■ How to complete this task ■
In the data below, find the line containing "MAG Laundry Equipment Ltd" and the line containing "Remove or limit access to spending apps and", then reproduce them and every line between, exactly. Omit pictures.

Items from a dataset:
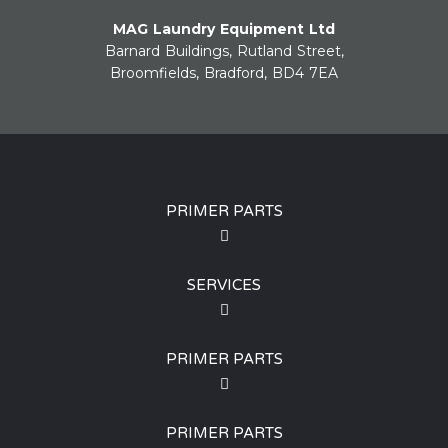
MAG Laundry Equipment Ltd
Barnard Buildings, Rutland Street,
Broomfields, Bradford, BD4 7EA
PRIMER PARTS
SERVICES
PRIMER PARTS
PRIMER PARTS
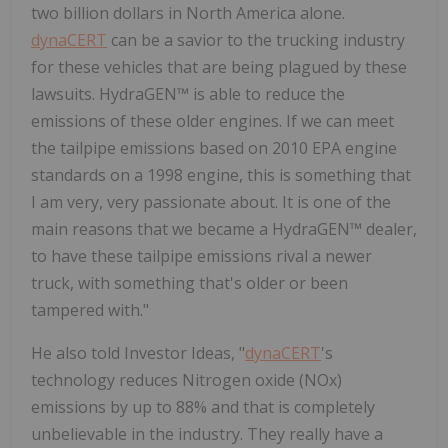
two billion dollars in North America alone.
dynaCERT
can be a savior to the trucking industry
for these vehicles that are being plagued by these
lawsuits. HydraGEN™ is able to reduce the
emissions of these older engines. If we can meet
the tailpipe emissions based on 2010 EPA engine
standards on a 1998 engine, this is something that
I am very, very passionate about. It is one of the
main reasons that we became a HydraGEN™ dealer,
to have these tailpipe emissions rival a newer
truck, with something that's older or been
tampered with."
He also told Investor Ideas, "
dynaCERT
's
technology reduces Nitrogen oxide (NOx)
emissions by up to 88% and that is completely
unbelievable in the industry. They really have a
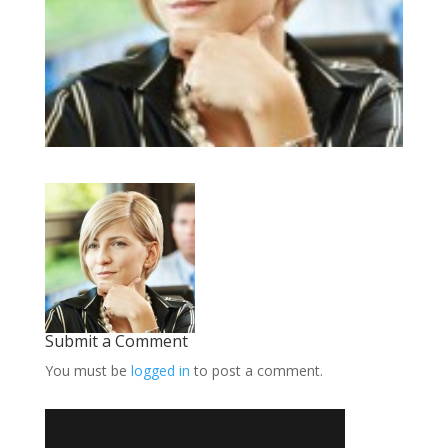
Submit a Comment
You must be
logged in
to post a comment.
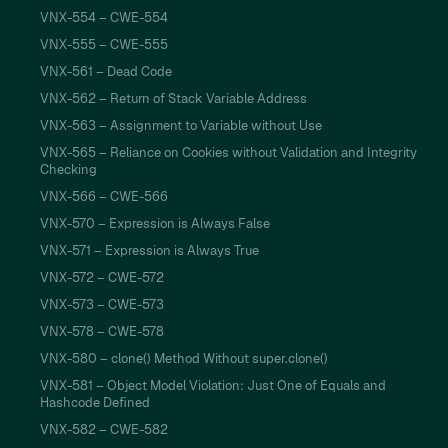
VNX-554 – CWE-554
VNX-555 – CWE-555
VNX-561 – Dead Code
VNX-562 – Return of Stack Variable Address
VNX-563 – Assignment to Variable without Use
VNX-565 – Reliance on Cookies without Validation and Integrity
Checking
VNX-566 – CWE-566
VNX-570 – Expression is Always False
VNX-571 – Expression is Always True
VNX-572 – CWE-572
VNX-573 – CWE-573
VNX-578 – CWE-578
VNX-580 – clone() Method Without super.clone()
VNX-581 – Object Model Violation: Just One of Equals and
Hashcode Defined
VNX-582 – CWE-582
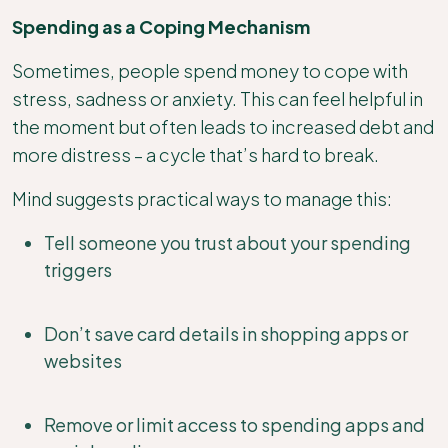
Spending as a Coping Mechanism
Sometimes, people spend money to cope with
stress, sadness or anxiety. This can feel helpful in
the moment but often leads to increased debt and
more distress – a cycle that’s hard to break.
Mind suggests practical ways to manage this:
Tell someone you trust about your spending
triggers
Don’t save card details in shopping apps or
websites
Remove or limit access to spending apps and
* * *
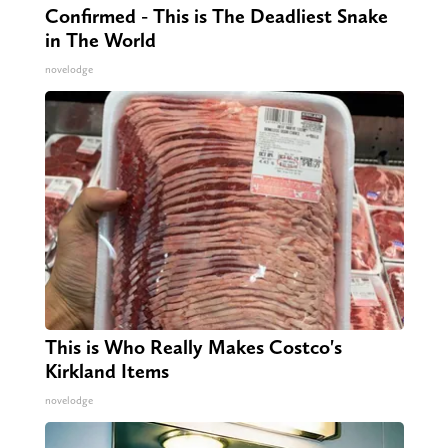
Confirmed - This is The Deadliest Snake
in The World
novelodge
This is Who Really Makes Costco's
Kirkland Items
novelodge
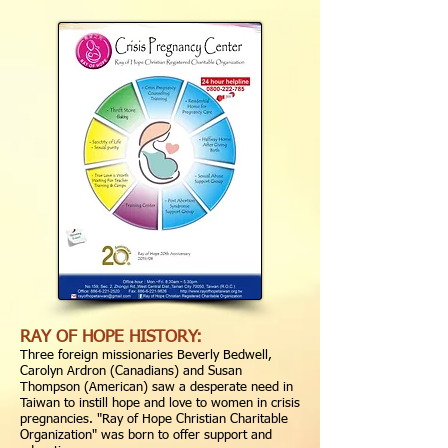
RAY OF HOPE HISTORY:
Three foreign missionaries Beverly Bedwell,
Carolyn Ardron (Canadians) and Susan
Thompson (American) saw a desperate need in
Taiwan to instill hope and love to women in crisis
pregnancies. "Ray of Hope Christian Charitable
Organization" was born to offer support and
---
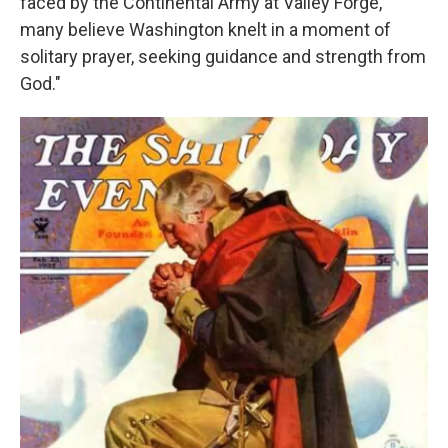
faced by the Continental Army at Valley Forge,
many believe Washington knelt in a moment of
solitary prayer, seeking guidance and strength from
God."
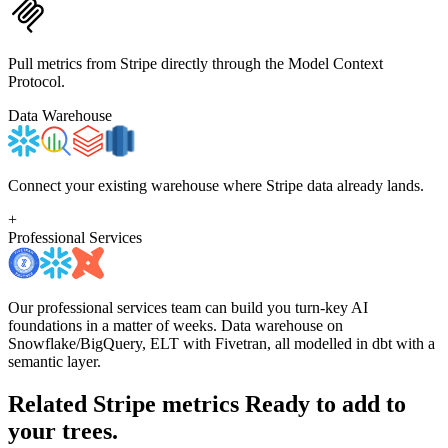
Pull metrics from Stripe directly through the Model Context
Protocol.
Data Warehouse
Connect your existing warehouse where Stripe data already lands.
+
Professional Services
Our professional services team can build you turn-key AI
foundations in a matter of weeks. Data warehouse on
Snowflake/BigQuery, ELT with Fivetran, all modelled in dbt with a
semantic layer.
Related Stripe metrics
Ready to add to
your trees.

■ Solved exercise ■
MAG Laundry Equipment Ltd
Barnard Buildings, Rutland Street,
Broomfields, Bradford, BD4 7EA
PRIMER PARTS
SERVICES
PRIMER PARTS
PRIMER PARTS
two billion dollars in North America alone.
dynaCERT
can be a savior to the trucking industry
for these vehicles that are being plagued by these
lawsuits. HydraGEN™ is able to reduce the
emissions of these older engines. If we can meet
the tailpipe emissions based on 2010 EPA engine
standards on a 1998 engine, this is something that
I am very, very passionate about. It is one of the
main reasons that we became a HydraGEN™ dealer,
to have these tailpipe emissions rival a newer
truck, with something that's older or been
tampered with."
He also told Investor Ideas, "
dynaCERT
's
technology reduces Nitrogen oxide (NOx)
emissions by up to 88% and that is completely
unbelievable in the industry. They really have a
Submit a Comment
You must be
logged in
to post a comment.
VNX-554 – CWE-554
VNX-555 – CWE-555
VNX-561 – Dead Code
VNX-562 – Return of Stack Variable Address
VNX-563 – Assignment to Variable without Use
VNX-565 – Reliance on Cookies without Validation and Integrity
Checking
VNX-566 – CWE-566
VNX-570 – Expression is Always False
VNX-571 – Expression is Always True
VNX-572 – CWE-572
VNX-573 – CWE-573
VNX-578 – CWE-578
VNX-580 – clone() Method Without super.clone()
VNX-581 – Object Model Violation: Just One of Equals and
Hashcode Defined
VNX-582 – CWE-582
Spending as a Coping Mechanism
Sometimes, people spend money to cope with
stress, sadness or anxiety. This can feel helpful in
the moment but often leads to increased debt and
more distress – a cycle that’s hard to break.
Mind suggests practical ways to manage this:
Tell someone you trust about your spending
triggers
Don’t save card details in shopping apps or
websites
Remove or limit access to spending apps and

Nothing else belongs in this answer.